In more ways than one, Test cricket mirrors life. It tests you, sucks the living daylights out of you, needs you to be at the top of your game every second but if you are not, it also gives you a ray of hope, a chance to come back, something which is rarely possible in T20 cricket. Test cricket gave Kohli a chance, it allowed him what he wanted to be and become as a player and a captain and eventually flourished.
Kohli – the bully, who was tried hard to be bullied
Kohli flew the nasty Aussie crowd a bird on his first tour Down Under. It took guts to be a Kohli, but in his mind, he was standing up for himself, his team. It is only after he got married, became a father, there was a restraint in Kohli’s demeanour, celebrations and even conduct on the field. The roars and the fist pumps still come out, but that yesteryear’s Kohli was a different gravy. He was the Australian the Aussies hadn’t faced before. He was called rude, brash, spoiled brat and whatnot because he chose to stand up to whatever the world champions thought they could have gotten away with. They might have, in the past but not against this man. Even in the recent tour, he shoulder-bumped the 19-year-old Sam Konstas at the MCG. Was Kohli at fault? Maybe, but it was a reminder from Kohli that the thin-haired moustache kid may be in his own country, in front of his home crowd but the tourists weren’t going to be hospitable, at least Kohli wasn’t going to be.
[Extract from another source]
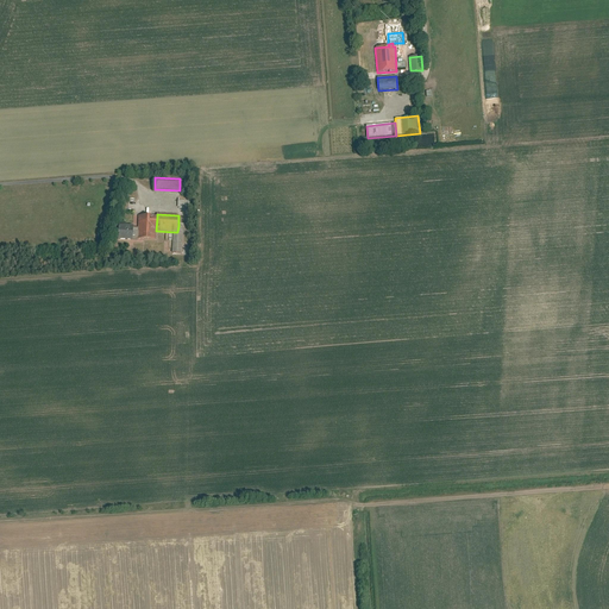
[(157,217),(139,215),(138,239),(156,239),(156,231),(157,217)]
Kohli wore his heart on his sleeve. He stood up to the bullies like Mitchell Johnson, David Warner, Steve Smith and Tim Paine among others. Kohli didn’t back down and probably on his third and fourth tours of Australia, the home team kind of understood the assignment. Australia started appreciating what Kohli did and was about, the passion with which he played, the never-ending intensity and gumption he exhibited, the Indian tours Down Under were advertised with his life-sized posters, articles, listicles and the Aussie media going on and on about him using him as the face.
Kohli made Test cricket marketable, introducing the format to a younger generation who wouldn’t have watched a session at length. He made the broadcasters go weak in their knees, forced the fans to drop whatever they were doing and watch him and the purists scratch their heads in disbelief that this was another way of playing Test cricket. Kohli left but was rarely beaten, he defended but never to slow the game down, he did like he owned it.
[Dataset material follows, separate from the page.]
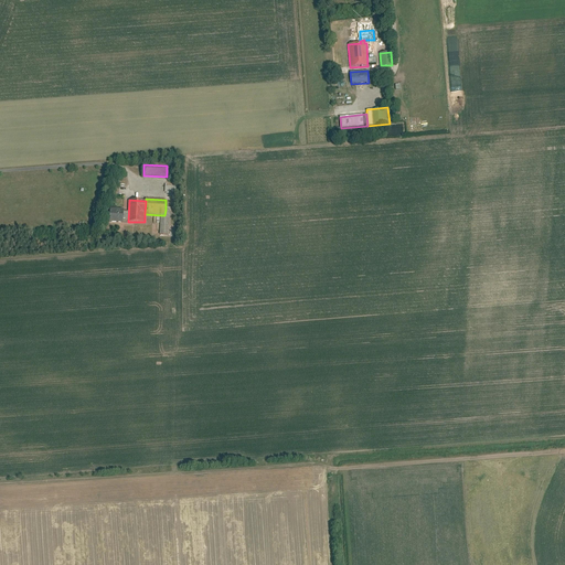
[(123,210),(109,210),(108,222),(123,223),(123,210)]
Apart from all the chest-bumps, shoulder bumps, emptying pockets, send-off, mocking celebrations, there was a Test batter who could play sessions at lengths, score as many as seven double tons, there was steeliness of an eagle in his eyes, the focus of a sharp-shooter on the job at hand just frustrating and frustrating the bowling attacks.
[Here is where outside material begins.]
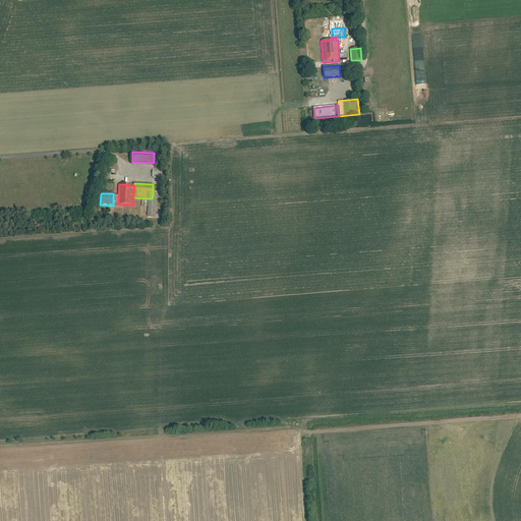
[(148,216),(156,216),(157,193),(153,193),(152,198),(149,198),(148,216)]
Kohli, the broadcaster’s favourite
Kohli’s legacy is for everyone to see. He is the most successful captain in India’s Test history and is likely to remain so, however, it’s unfortunate that his career has ended with ‘what could have been’ reactions rather than ‘what it is’. Post-COVID Kohli was a lost one, maybe it was owing to the pitches India prepared in order to win home games to qualify for WTC Final or the definitive chinks in his armour. For our generation, he was the ambassador of Test cricket, who gave this format the respect and platform it deserved; he put it on a pedestal that only a very few could, but COVID seemed to weaken the hands that made the game reach where it did through Kohli.
It was a dream for Kohli to get to the 10,000-run mark in Tests, which he ultimately failed to but maybe, just maybe, the retirement was also out of respect for Test cricket, that he wasn’t able to play red-ball the way it should have of late and that the format deserved someone better, fresher. Which might be true as well. But good luck, India, in finding another passionate soul who gave his everything he had, every second he was on the field, because Test cricket was richer with Kohli in it and now just the ODIs remain. So long!